6. Non-Assignability. Neither this Agreement nor any of the rights of the Purchaser hereunder may be transferred or assigned by the Purchaser, with the exception of the transferability of the Warrants, subject to certain securities restrictions, as further set out on Schedule “B.” Moreover, the Company shall refuse to register any transfer of the common stock not made in accordance with the provisions of Regulation S, pursuant to registration under the Act, or pursuant to an available exemption from registration.
7. Modification/Entire Agreement. This Agreement: (i) may only be modified by a written amendment executed by the Purchaser and the Company: (ii) sets forth the entire agreement and understanding between the Purchaser and the Company with respect to the subject matter hereof; and (iii) shall enure to the heirs, legal representatives, successors and permitted assigns or each party hereto.
8. Governing Law.
This Agreement will be construed and enforced in accordance with and governed by the laws of the State of
Delaware.
9. Notices. All Notices or other communication hereunder shall be in writing and shall be deemed to have been duly given if delivered personally (including courier service) or mailed by certified or registered mail, return receipt requested, postage prepaid.
10. Time. For the purposes of this Agreement, time is of the essence.

[Layout element annotations]
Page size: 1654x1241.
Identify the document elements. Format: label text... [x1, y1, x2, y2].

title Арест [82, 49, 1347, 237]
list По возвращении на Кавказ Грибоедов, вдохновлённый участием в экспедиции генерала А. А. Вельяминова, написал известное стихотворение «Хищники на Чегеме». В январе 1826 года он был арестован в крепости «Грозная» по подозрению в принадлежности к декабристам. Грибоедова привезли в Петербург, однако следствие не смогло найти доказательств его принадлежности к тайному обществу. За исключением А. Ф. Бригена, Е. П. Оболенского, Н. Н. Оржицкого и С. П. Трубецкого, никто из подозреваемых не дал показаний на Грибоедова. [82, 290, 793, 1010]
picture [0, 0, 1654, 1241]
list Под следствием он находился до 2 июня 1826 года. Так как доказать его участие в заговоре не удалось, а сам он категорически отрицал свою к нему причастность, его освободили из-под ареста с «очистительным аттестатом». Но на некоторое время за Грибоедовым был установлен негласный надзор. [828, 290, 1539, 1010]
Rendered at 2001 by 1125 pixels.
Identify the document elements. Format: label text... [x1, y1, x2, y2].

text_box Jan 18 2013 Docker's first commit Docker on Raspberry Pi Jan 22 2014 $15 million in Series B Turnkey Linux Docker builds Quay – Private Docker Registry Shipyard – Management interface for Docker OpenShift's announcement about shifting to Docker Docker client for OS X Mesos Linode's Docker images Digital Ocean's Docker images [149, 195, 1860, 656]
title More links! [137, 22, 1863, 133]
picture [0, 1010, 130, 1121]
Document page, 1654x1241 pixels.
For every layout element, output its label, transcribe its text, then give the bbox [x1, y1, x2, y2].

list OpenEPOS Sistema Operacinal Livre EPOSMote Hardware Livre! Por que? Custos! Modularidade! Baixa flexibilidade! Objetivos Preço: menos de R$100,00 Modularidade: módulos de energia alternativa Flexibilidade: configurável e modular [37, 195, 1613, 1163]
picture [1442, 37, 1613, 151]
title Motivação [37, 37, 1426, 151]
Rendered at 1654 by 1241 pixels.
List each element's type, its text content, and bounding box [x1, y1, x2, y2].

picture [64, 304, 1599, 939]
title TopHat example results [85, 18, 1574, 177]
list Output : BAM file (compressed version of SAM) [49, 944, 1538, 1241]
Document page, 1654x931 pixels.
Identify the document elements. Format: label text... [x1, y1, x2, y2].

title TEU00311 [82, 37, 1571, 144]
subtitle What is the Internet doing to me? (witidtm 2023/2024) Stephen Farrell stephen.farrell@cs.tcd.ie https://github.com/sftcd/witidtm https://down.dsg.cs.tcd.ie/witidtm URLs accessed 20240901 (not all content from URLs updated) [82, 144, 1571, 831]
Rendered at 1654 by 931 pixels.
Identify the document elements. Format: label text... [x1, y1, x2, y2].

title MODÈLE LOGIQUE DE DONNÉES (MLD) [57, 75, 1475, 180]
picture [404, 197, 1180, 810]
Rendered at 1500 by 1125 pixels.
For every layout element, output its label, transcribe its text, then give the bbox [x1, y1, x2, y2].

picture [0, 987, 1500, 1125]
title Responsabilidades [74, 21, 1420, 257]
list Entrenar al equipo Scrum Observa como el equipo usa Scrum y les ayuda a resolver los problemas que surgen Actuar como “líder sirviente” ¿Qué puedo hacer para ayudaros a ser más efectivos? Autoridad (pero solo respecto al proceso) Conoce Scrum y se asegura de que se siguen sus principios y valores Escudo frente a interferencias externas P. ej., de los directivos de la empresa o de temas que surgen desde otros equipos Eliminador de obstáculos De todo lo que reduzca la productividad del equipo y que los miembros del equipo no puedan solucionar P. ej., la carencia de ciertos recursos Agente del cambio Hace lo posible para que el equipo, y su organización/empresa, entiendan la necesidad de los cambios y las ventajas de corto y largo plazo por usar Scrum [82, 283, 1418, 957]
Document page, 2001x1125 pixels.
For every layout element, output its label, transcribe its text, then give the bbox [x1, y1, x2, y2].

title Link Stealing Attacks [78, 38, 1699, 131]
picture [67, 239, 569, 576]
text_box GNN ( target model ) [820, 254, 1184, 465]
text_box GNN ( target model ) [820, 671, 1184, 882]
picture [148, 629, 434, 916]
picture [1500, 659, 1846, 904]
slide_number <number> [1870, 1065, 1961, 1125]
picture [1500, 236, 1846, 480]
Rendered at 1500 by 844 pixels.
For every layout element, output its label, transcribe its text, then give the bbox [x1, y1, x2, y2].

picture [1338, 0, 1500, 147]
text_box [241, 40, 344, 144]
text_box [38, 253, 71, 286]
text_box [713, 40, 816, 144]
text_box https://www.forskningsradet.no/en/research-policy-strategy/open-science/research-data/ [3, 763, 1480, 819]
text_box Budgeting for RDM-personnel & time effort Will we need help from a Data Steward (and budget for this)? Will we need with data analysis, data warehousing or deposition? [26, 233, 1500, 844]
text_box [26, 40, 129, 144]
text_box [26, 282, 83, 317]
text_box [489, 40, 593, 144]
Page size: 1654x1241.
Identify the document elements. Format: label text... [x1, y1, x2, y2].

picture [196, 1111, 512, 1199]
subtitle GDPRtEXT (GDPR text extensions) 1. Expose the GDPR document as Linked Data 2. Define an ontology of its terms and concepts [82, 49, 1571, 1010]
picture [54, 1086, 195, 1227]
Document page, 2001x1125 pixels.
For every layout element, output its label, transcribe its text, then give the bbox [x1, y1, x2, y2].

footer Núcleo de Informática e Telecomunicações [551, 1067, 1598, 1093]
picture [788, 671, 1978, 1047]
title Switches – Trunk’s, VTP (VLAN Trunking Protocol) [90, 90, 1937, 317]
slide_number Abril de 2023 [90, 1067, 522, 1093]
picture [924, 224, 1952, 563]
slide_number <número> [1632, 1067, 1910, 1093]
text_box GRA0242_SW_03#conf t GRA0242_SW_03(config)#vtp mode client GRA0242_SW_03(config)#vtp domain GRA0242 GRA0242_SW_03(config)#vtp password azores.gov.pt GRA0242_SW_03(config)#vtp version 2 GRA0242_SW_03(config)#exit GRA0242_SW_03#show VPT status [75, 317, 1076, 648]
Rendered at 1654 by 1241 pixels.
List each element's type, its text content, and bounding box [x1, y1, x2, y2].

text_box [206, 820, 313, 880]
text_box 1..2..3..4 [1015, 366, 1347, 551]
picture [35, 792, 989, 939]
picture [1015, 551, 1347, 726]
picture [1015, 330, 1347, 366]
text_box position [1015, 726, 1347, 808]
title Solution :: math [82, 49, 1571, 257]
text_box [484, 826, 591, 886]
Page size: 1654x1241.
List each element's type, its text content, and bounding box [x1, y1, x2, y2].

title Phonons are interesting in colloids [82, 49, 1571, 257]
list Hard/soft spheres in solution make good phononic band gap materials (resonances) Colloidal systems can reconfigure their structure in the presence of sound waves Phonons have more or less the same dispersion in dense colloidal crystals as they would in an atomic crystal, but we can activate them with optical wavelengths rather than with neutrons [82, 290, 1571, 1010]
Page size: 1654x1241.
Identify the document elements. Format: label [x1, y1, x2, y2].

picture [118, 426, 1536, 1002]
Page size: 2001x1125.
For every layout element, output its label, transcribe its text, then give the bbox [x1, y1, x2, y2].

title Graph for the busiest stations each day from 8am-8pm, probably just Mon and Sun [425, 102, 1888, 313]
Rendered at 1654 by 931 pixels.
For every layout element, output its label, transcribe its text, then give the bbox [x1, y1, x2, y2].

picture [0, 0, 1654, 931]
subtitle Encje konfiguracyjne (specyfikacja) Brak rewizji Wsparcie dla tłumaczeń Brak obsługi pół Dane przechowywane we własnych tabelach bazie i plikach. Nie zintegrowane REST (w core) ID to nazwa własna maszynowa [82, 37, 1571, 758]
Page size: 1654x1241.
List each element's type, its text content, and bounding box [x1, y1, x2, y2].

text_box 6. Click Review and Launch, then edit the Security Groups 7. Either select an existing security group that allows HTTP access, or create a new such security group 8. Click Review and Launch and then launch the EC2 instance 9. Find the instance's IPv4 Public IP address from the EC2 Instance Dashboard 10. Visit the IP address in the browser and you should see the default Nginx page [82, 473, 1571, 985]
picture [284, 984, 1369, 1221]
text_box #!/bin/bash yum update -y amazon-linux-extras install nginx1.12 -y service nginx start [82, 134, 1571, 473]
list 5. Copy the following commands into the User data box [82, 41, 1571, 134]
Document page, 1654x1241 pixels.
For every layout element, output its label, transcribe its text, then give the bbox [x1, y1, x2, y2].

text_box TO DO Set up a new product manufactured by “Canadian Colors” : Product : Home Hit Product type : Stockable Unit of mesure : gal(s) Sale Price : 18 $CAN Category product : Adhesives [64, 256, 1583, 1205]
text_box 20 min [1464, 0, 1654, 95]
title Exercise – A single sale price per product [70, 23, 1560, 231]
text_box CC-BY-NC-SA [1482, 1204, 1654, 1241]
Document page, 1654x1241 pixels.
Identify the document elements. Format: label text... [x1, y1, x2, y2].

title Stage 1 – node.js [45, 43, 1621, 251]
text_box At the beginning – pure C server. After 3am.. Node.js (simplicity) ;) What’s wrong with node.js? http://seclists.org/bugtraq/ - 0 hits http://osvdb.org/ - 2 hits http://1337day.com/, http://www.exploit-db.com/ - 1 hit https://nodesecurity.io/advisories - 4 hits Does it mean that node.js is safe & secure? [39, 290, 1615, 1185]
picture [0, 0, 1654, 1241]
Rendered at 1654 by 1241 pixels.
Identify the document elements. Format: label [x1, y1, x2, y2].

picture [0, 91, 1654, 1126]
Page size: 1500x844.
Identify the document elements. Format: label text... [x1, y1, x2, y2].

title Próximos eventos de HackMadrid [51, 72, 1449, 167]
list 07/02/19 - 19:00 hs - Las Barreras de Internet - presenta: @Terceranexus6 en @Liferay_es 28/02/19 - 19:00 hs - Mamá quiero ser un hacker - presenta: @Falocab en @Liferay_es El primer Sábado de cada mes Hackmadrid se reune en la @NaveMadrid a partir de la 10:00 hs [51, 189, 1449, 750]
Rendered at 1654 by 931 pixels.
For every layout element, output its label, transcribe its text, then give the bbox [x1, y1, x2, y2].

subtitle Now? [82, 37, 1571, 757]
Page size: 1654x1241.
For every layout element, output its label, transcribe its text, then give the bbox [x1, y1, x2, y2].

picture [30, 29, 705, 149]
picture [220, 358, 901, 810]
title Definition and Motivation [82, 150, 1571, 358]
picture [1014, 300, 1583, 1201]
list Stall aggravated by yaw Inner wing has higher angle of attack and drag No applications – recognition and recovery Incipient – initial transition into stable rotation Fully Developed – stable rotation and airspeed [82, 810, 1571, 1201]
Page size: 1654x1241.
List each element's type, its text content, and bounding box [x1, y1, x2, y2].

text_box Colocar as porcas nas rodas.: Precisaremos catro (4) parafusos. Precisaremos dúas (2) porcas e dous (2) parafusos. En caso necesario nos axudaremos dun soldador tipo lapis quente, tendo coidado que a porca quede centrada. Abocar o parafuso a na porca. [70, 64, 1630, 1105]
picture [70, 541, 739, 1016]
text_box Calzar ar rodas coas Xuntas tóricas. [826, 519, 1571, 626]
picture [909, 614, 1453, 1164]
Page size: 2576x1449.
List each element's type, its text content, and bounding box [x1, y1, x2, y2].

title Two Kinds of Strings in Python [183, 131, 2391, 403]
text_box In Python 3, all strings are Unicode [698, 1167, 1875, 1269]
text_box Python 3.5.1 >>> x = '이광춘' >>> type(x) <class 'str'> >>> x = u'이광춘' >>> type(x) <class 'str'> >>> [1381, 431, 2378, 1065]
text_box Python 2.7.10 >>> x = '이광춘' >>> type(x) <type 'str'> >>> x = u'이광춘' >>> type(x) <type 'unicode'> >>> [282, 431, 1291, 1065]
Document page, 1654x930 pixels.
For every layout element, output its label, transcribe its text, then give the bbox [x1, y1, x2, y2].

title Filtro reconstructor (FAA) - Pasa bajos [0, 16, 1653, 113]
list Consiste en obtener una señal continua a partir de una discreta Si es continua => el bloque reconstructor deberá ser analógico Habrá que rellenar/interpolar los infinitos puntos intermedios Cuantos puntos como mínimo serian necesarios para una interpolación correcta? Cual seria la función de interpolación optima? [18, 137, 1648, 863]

## EXERCISE BRIEF
Copy the agreement excerpt between "6. Non-Assignability. Neither" and "exemption from registration.", inclusive, renaming every "Purchaser" to "Buyer".

## TASK RESPONSE
6. Non-Assignability. Neither this Agreement nor any of the rights of the Buyer hereunder may be transferred or assigned by the Buyer, with the exception of the transferability of the Warrants, subject to certain securities restrictions, as further set out on Schedule “B.” Moreover, the Company shall refuse to register any transfer of the common stock not made in accordance with the provisions of Regulation S, pursuant to registration under the Act, or pursuant to an available exemption from registration.